For the sterols and steroids that have been successfully produced in yeast, their yields need to be further improved by addressing the remaining challenges, such as the rate-limiting steps in the post-squalene pathway leading to the large accumulation of squalene (Jandrositz et al. 1991), the poor adaptation of heterogenous enzymes especially CYP P450 enzymes for the biosynthesis of steroids causing limited efficiency of the hydroxylation and side chain cleavage reactions (Duport et al. 1998; Zhang et al. 2019), the damage to sterol homeostasis because of the excess free sterols (Ploier et al. 2015) and the limitation of storage room in yeast (Wei et al. 2018). For relieving the metabolic bottleneck caused by rate-limiting enzymes, typical strategies include gene overexpression (Veen et al. 2003) and screening the enzymes from various sources (Guo et al. 2018), but these strategies did not fully address this issue. Protein engineering may be a good solution. However, it encounters difficulties due to the lack of proper high-throughput screening methods and understanding on the protein structure–function relationship. Recent advances in protein structure prediction tools, like RoseTTAFold and Alphafold, provide insight into protein function independent of experimentally determined structures (Baek et al. 2021; Jumper et al. 2021), and are expected to facilitate protein redesign for improved catalytic performance. For the P450-catalyzed reactions, the efficiency may be enhanced by regulation of the P450 expression level by promoter engineering, improving its catalytic activity by protein engineering, and promoting electron transfer by fusion expression of P450 and CPR (Jiang et al. 2021). For reconstruction of sterol homeostasis, strategies including relieving the toxicity of excess sterols by overexpressing Are2p (He et al. 2007) and enlargement of LDs by deleting FLD1 or NEM1 (Guo et al. 2018) were employed to regulate lipid metabolism and efficiently enhanced the de novo synthesis of sterols or steroids. Many other genes that are involved in LDs biogenesis from specialized ER subdomains such as LRO1 (triacylglycerol synthase), DGA1, PEX30 and YFT2 (Choudhary and Schneiter 2020), could also be included as regulation targets in the future.

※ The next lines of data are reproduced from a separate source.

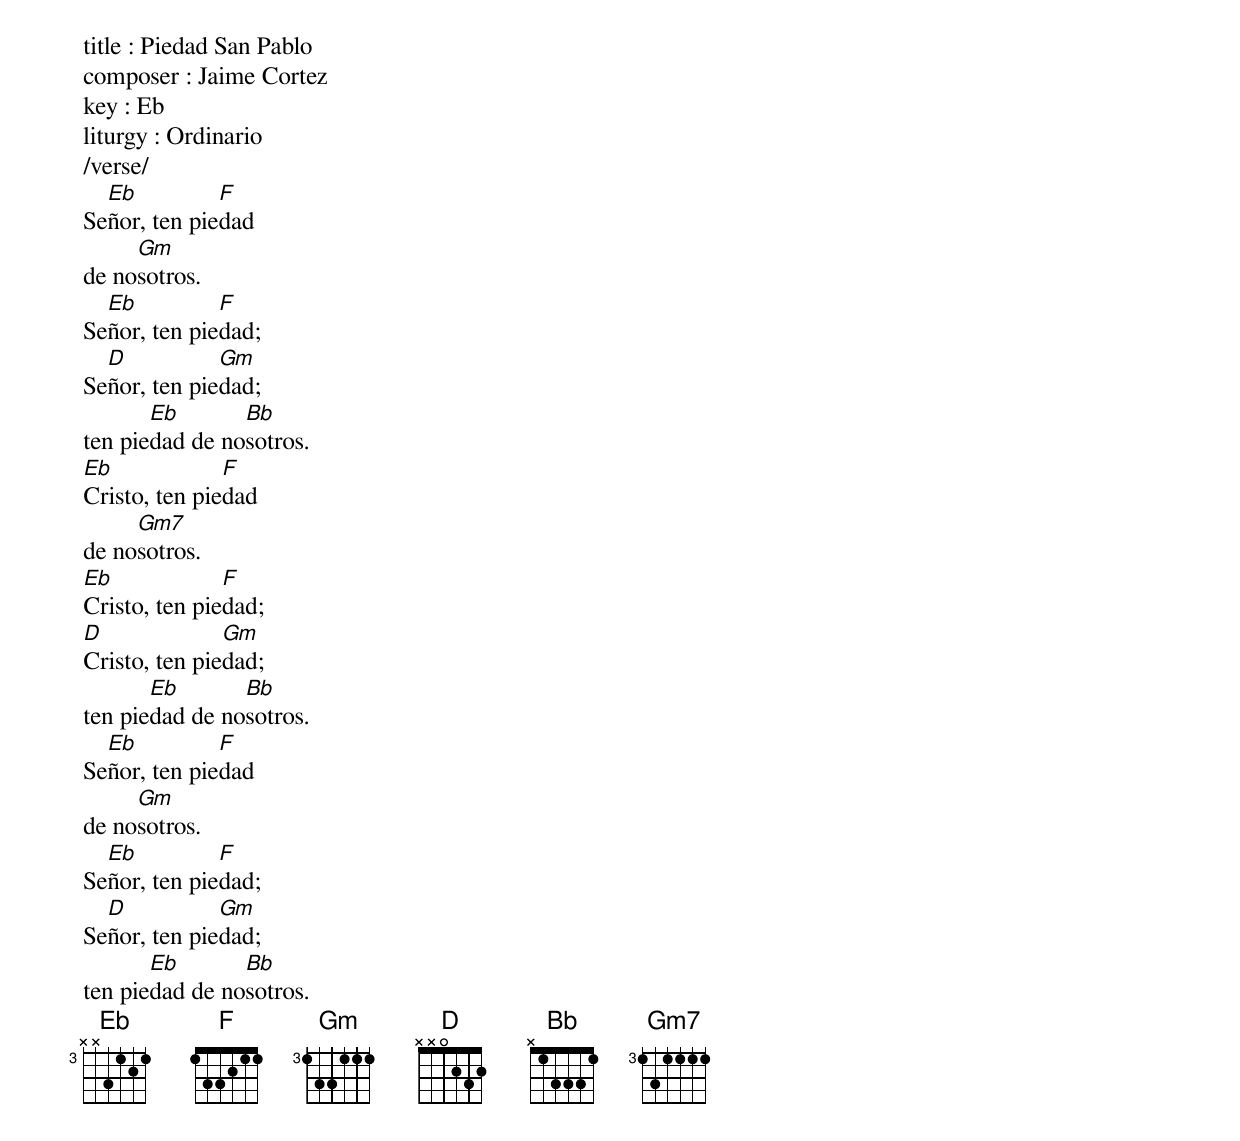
title : Piedad San Pablo
composer : Jaime Cortez
key : Eb
liturgy : Ordinario
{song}
/verse/
Se[Eb]ñor, ten pie[F]dad
de no[Gm]sotros.
Se[Eb]ñor, ten pie[F]dad;
Se[D]ñor, ten pie[Gm]dad;
ten pie[Eb]dad de no[Bb]sotros.
[Eb]Cristo, ten pie[F]dad
de no[Gm7]sotros.
[Eb]Cristo, ten pie[F]dad;
[D]Cristo, ten pie[Gm]dad;
ten pie[Eb]dad de no[Bb]sotros.
Se[Eb]ñor, ten pie[F]dad
de no[Gm]sotros.
Se[Eb]ñor, ten pie[F]dad;
Se[D]ñor, ten pie[Gm]dad;
ten pie[Eb]dad de no[Bb]sotros.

The competition between heterologous and endogenous sterol metabolism is another limiting factor to be taken into account as revealed in the de novo synthesis of β-sitosterol in S. cerevisiae (Xu et al. 2020). Systems biology coupling with synthetic biology and evolutionary engineering may be a prospective approach to optimize the performance of the engineered sterols/steroids-producing yeast by driving the cycle of design–build–test–learn (Campbell et al. 2017). Considering the complex metabolic network for sterols and steroids biosynthesis, machine learning is a promising approach for optimizing the metabolic flux (Kim et al. 2020). In addition, computation-guided design of artificial synthetic pathways with lower complexity that is orthologous to the native sterol metabolism represents an attractive future direction.

In conclusion, biosynthesis of sterols and steroids using yeast cell factories would be a prospective production route of these increasingly sought-after drug intermediates after addressing the remaining challenges.